The most meaningful commentary on the recent Supreme Court decisions is this one, by Paul Butler, at The New York Times. I'm not sure I agree with all of what Mr. Butler is arguing. He offers a very astute observation, however, as to the stubborn nature of de facto racism, something I often work with helping my students understand. Informal practices that may be prejudiced (or which fight to correct racial imbalances) are crafted at the micropolitical level. Local governments and boards reflect the wishes of the stakeholders who form them. Liberals and conservatives will implement policies that reflect their broader goals which guide the gray areas after the de jure elements are stripped away.
That being said, our Constitution is well suited toward obliterating overt forms of discrimination, as long as there are at least two branches of government willing to make efforts at using the Constitution to do just that.
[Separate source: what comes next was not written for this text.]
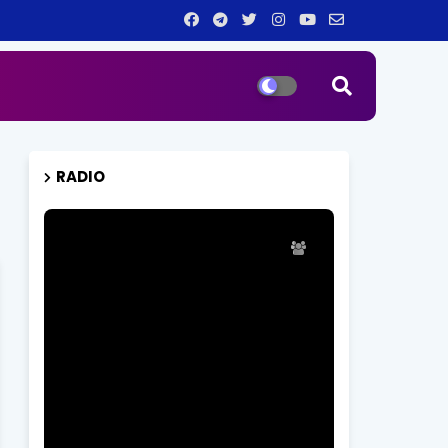
RADIO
It took the Judicial Branch and the Executive to bring down de jure barriers in the 1950s. It took the teamwork of the Executive and Legislative in the 1960s. (But when one branch is out on its own, as the courts were on busing and rights of the accused in the 1960s, success isn't guaranteed.)
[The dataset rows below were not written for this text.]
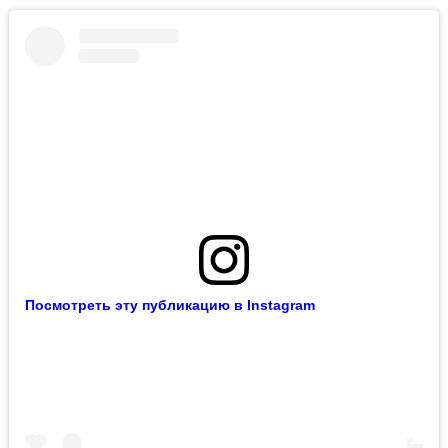
Посмотреть эту публикацию в Instagram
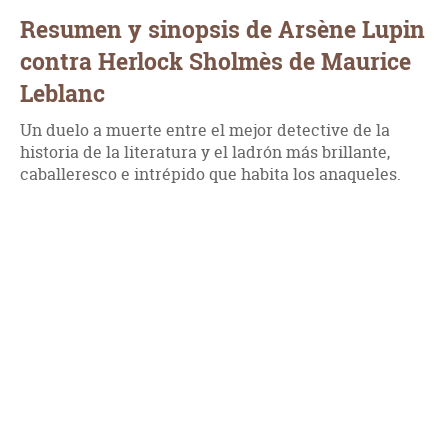
Resumen y sinopsis de Arsène Lupin
contra Herlock Sholmès de Maurice
Leblanc
Un duelo a muerte entre el mejor detective de la
historia de la literatura y el ladrón más brillante,
caballeresco e intrépido que habita los anaqueles.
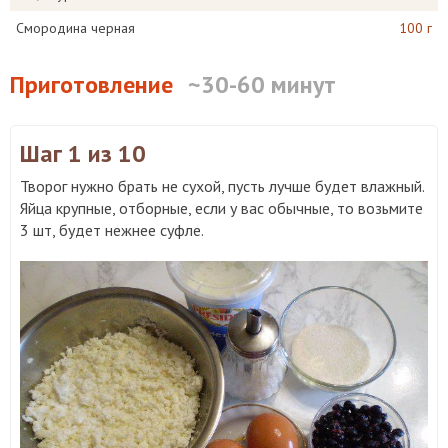
Смородина черная
100 г
Приготовление
~30-60 минут
Шаг 1
из 10
Творог нужно брать не сухой, пусть лучше будет влажный.
Яйца крупные, отборные, если у вас обычные, то возьмите
3 шт, будет нежнее суфле.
Over the past year I've come to appreciate how important local politics are. A consistent thread in the Supreme Court's recent decisions seems to be a respect for states' prerogatives on matters of civil rights and civil liberties. Therefore, it's increasingly important for us to look carefully at our choices at the local level and to vote with our conscience in those elections that, sadly, are plagued by the lowest level of voter turnout. On matters of civil rights, the real battles might be fought, won, and lost during elections that sound as unglamorous as "municipal primary."